# Wörthersee/Velden Juli/August: Fragen



## Matzinger (21. Februar 2016)

Hallo,

bin Ende Juli für 10 Tage im Tennis-und Yachthotel und will eigentlich jeden Tag ein paar Stunden fischen (idealerweise mit GuFi).

- Wie sieht es mit dem Zanderbestand/Barschbestand aus?
- Welche GuFis empfehlt Ihr (nicht zum schleppen)?
- Wo kann ich GÜNSTIG Boote mieten (Alternative zu den normalen Bootsvermietern)?
- Lizenzen bekomme ich wo?

Vielen Dank schon mal und tight lines.

Matzinger


----------



## stingray85 (13. April 2016)

*AW: Wörthersee/Velden Juli/August: Fragen*

Hallo Matzinger!

Der Fischbestand ist ganz gut neben Barsch und Zander sind auch Forellenbarsche vorhanden. Es gibt auch immer wieder gute Hechte und Welse.

Der Wörthersee ist in über 30 Reviere aufgeteillt, du musst also genau wissen wo du angeln willst.
Für die Veldener Bucht (ca. 160 ha), ich nehme an das wird für dich interessant sein, gibt es Linzen im Café Moro direkt in Velden.

Zu Booten und GuFis kann ich leider nichtsbeitragen...

Petri!


----------



## stingray85 (25. Oktober 2016)

*AW: Wörthersee/Velden Juli/August: Fragen*

Hallo Matzinger,
wie erging es dir in Kärnten?


----------

■ **Zur Aufgabe**: Gib aus dem Forumsthread zum Angeln am Wörthersee den Abschnitt zwischen „## Matzinger (21.“ und „(idealerweise mit GuFi).“ einschließlich wortgetreu aus. Die Auflistung stammt aus einer anderen Quelle.

■ **Datenabschnitt**:
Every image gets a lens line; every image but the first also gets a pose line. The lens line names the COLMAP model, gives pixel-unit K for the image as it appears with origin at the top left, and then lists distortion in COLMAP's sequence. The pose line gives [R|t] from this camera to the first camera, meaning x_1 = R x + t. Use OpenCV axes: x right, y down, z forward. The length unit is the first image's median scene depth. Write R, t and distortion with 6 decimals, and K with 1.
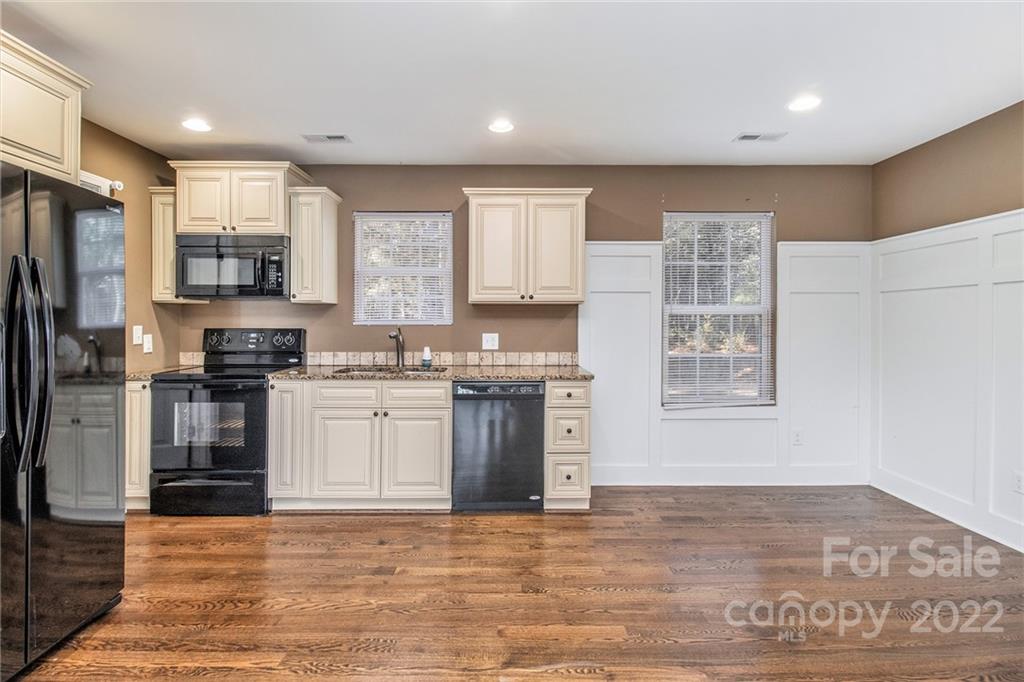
lens RADIAL K [[499.2, 0, 510.7], [0, 499.2, 318.7], [0, 0, 1]] dist [-0.009173, -0.001597]
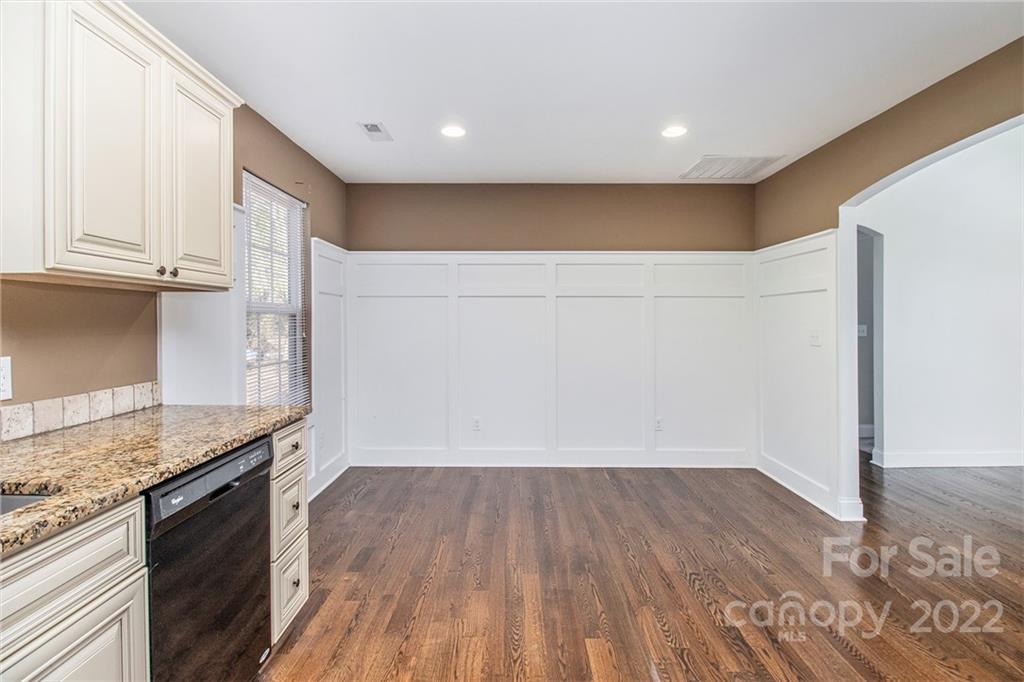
lens RADIAL K [[499.2, 0, 495.1], [0, 499.2, 318.2], [0, 0, 1]] dist [-0.009173, -0.001597]
pose [[0.019366, 0.003169, 0.999807, -0.419607], [0.000704, 0.999995, -0.003184, 0.002040], [-0.999812, 0.000766, 0.019364, 0.661959]]
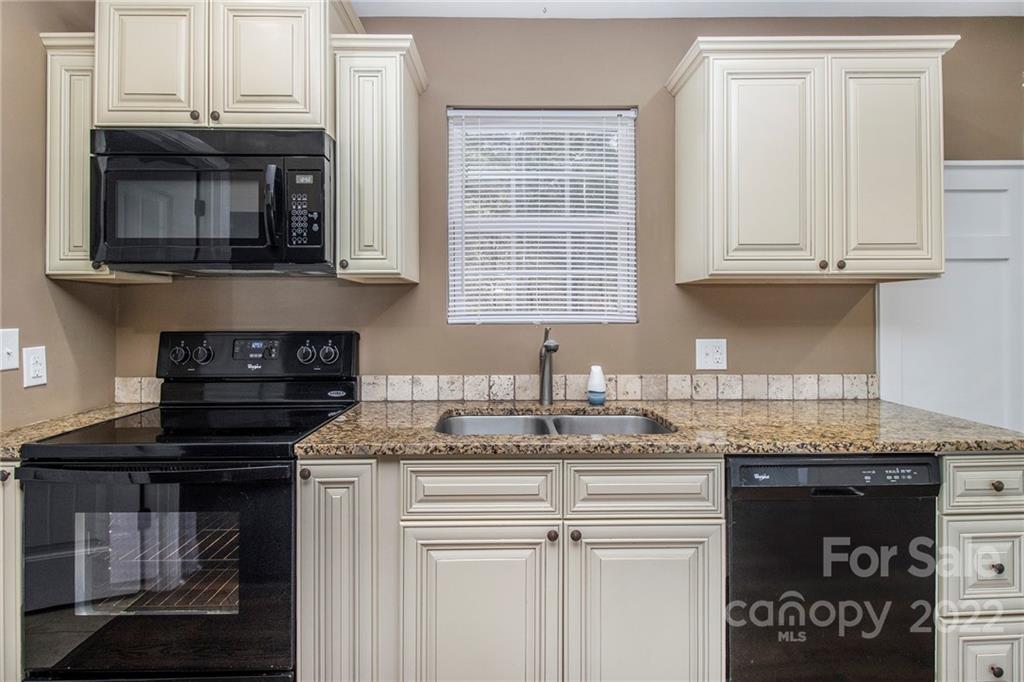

■ **Lösung dazu**:
## Matzinger (21. Februar 2016)

Hallo,

bin Ende Juli für 10 Tage im Tennis-und Yachthotel und will eigentlich jeden Tag ein paar Stunden fischen (idealerweise mit GuFi).